PASSAGE TO READ:
Lightly put, A Time for Drunken Horses is a sad, somber
film, and even in a short 77-minute running time manages to suggest
more suffering and hardship than films twice as long. But does this
bleak view of life (which will probably seem harsher to foreign
viewers) constitute a universal representation of Kurdistan and its
inhabitants. Ghobadi's intentions and played-up singularity suggest
it as so, a situation I'm skeptical of. Even if every Kurd goes
through these tribulations, I doubt that the people, as individuals
and as a whole, are as uninteresting and plain as the film makes
them appear. Ghobadi's removal of real cultural signposts like
music, recreation, history, community--most likely done in order to
pave the way for a more unsparing vision--makes this look at Kurdish
life bland and indecisive.
And why is the film about kids? A Time for Drunken Horses'
narrow, waist-high viewpoint (a popular one among filmmakers of that
region) not only brings in a dubious cast of amateurs (these kids
are all right, but they pale next to those in Zhang Yimou's
memorable Not One Less), but clouds an understanding of the
complexities the Kurdish culture deserves to have accounted for.

WHAT IS BEING ASKED:
Extend the review of A Time for Drunken Horses above with a few more sentences that pick up right after its last line.

Data pulled from a collection:
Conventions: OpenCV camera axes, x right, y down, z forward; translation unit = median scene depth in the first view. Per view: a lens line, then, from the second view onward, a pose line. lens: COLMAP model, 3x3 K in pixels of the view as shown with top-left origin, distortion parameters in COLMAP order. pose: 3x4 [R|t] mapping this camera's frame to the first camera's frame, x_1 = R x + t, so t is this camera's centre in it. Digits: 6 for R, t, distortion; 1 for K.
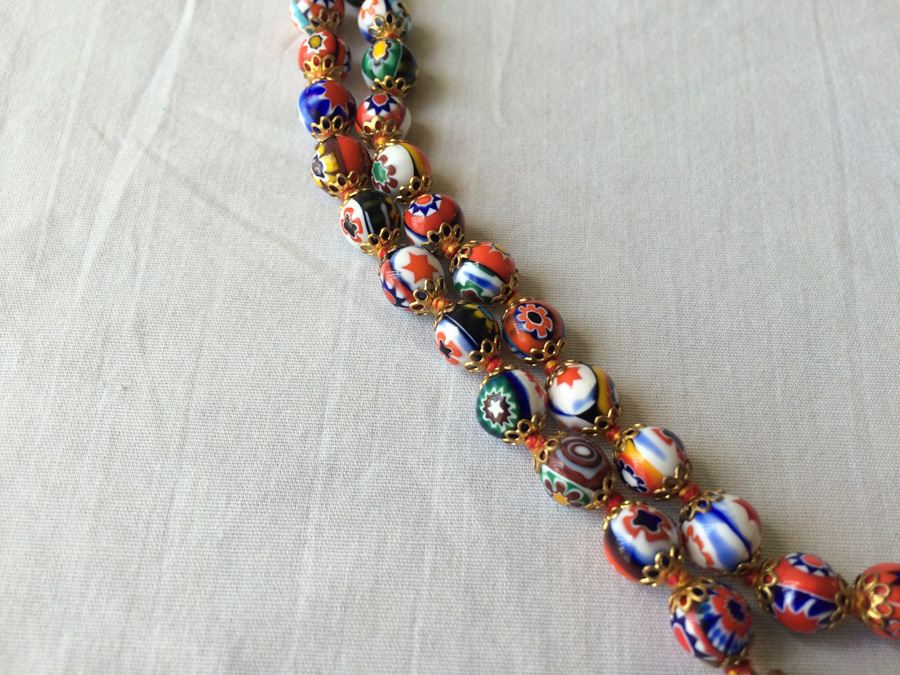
lens RADIAL K [[833.7, 0, 450.0], [0, 833.7, 337.5], [0, 0, 1]] dist [0.078872, -0.171353]
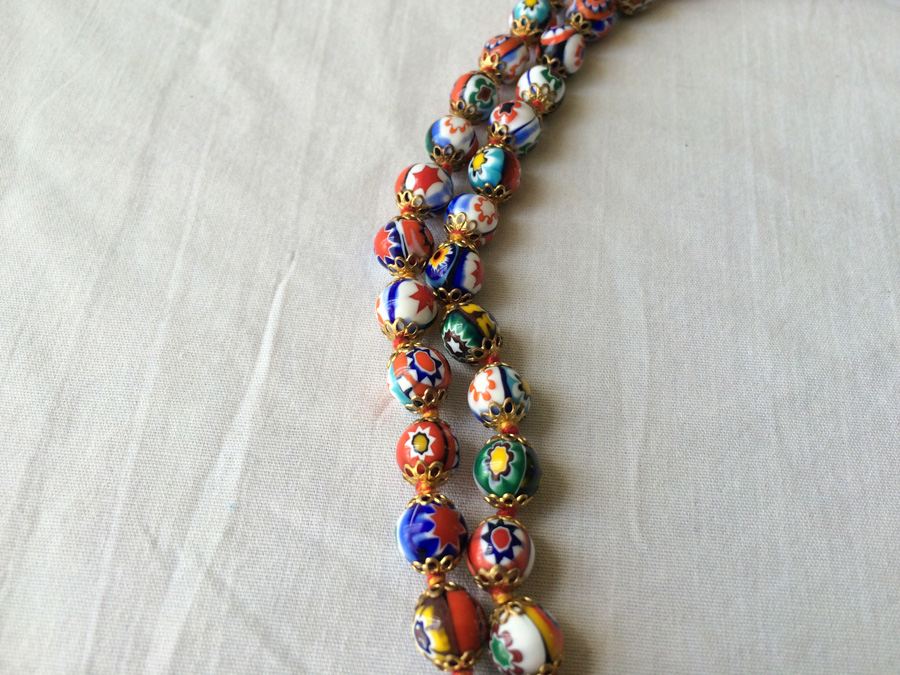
lens RADIAL K [[833.7, 0, 450.0], [0, 833.7, 337.5], [0, 0, 1]] dist [0.078872, -0.171353]
pose [[0.998732, 0.047250, -0.017369, -0.132348], [-0.047895, 0.998098, -0.038823, -0.461259], [0.015501, 0.039606, 0.999095, 0.192756]]
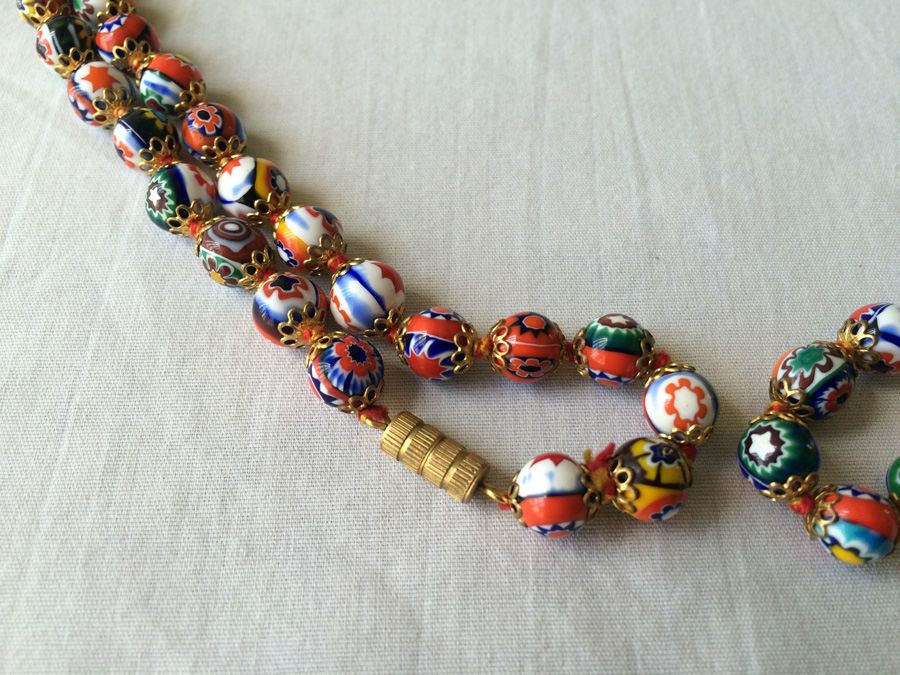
lens RADIAL K [[833.7, 0, 450.0], [0, 833.7, 337.5], [0, 0, 1]] dist [0.078872, -0.171353]
pose [[0.998394, -0.054833, 0.014273, 0.330701], [0.054602, 0.998378, 0.016138, 0.219752], [-0.015135, -0.015333, 0.999768, -0.032857]]
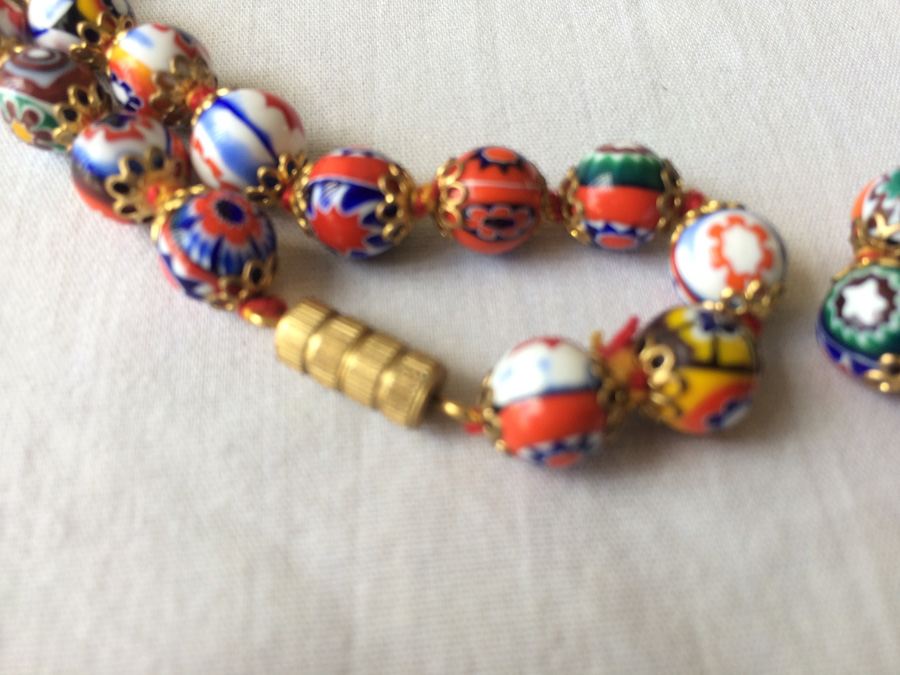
lens RADIAL K [[833.7, 0, 450.0], [0, 833.7, 337.5], [0, 0, 1]] dist [0.078872, -0.171353]
pose [[0.990624, -0.120012, 0.065278, 0.343320], [0.121118, 0.992550, -0.013248, 0.340547], [-0.063202, 0.021031, 0.997779, 0.240713]]
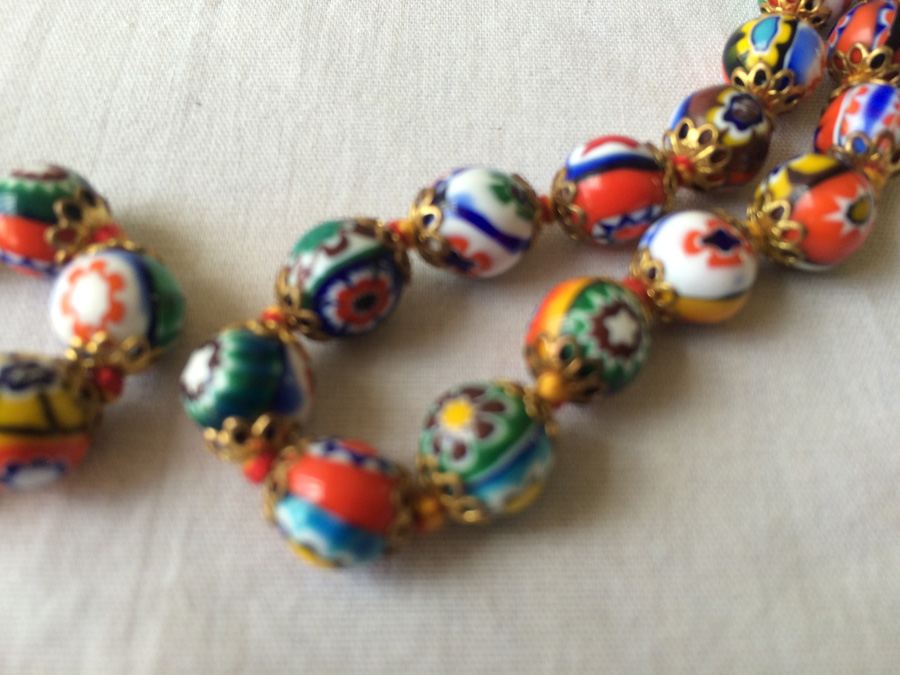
lens RADIAL K [[833.7, 0, 450.0], [0, 833.7, 337.5], [0, 0, 1]] dist [0.078872, -0.171353]
pose [[0.999332, -0.020113, 0.030501, 0.734390], [0.019090, 0.999257, 0.033487, 0.313403], [-0.031152, -0.032882, 0.998974, 0.254811]]
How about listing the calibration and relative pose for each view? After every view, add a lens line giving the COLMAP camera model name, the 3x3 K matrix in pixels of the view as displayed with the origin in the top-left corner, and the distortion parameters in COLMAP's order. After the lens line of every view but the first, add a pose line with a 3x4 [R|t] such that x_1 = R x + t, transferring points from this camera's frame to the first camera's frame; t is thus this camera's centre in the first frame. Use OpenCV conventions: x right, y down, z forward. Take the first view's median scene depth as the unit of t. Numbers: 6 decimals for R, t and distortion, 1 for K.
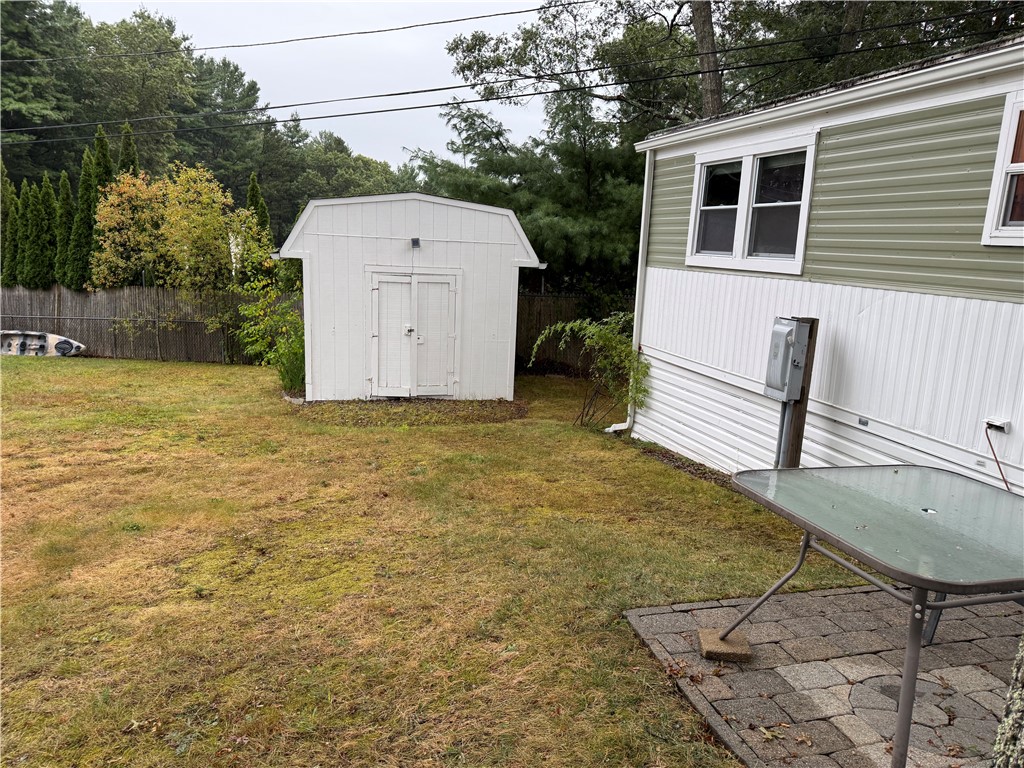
lens RADIAL K [[719.5, 0, 512.0], [0, 719.5, 384.0], [0, 0, 1]] dist [0.120319, -0.245492]
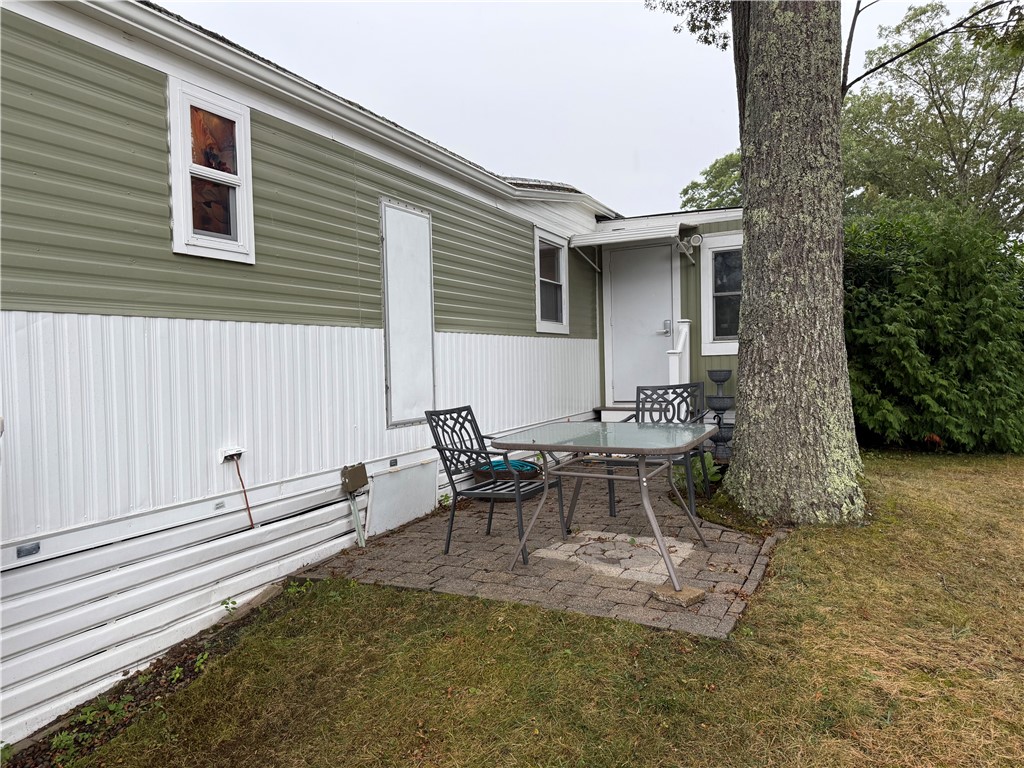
lens RADIAL K [[719.5, 0, 512.0], [0, 719.5, 384.0], [0, 0, 1]] dist [0.120319, -0.245492]
pose [[-0.747804, -0.047153, 0.662243, -0.192334], [0.120846, 0.971145, 0.205606, -0.174432], [-0.652829, 0.233782, -0.720528, 1.406425]]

ANSWER FOR THIS EXERCISE:
Some stories benefit from a childlike, simplistic take on difficult
subjects, but this isn't one of them; the child characters aren't
pliable for such a story. (The film misses the handicapped
child/adult dichotomy Majid Majidi found in the graceful The
Color of Paradise.) It looks like Ghobadi might have chosen
child characters only to wring votes of sympathy from the audience,
a cheap way to make up for the depressing nature of his subject.
A Time for Drunken Horses is playing as part of the
Loews/Shooting Gallery national film series, which means it will
automatically gain more exposure than most Iranian films. Still,
beyond that, it looks less likely to make any kind of impact; as
foreign film goes, this one doesn't have much in the way of
crossover appeal, and those unconvinced of the supposed superiority
of current Iranian films (like me) will find no reason to convert.
As the self-proclaimed World's Only Kurdish Filmmaker, Ghobadi has
handed himself quite a bit of responsibility. Time will tell if he's
up to the challenge; we only know that he's off to a
less-than-promising start.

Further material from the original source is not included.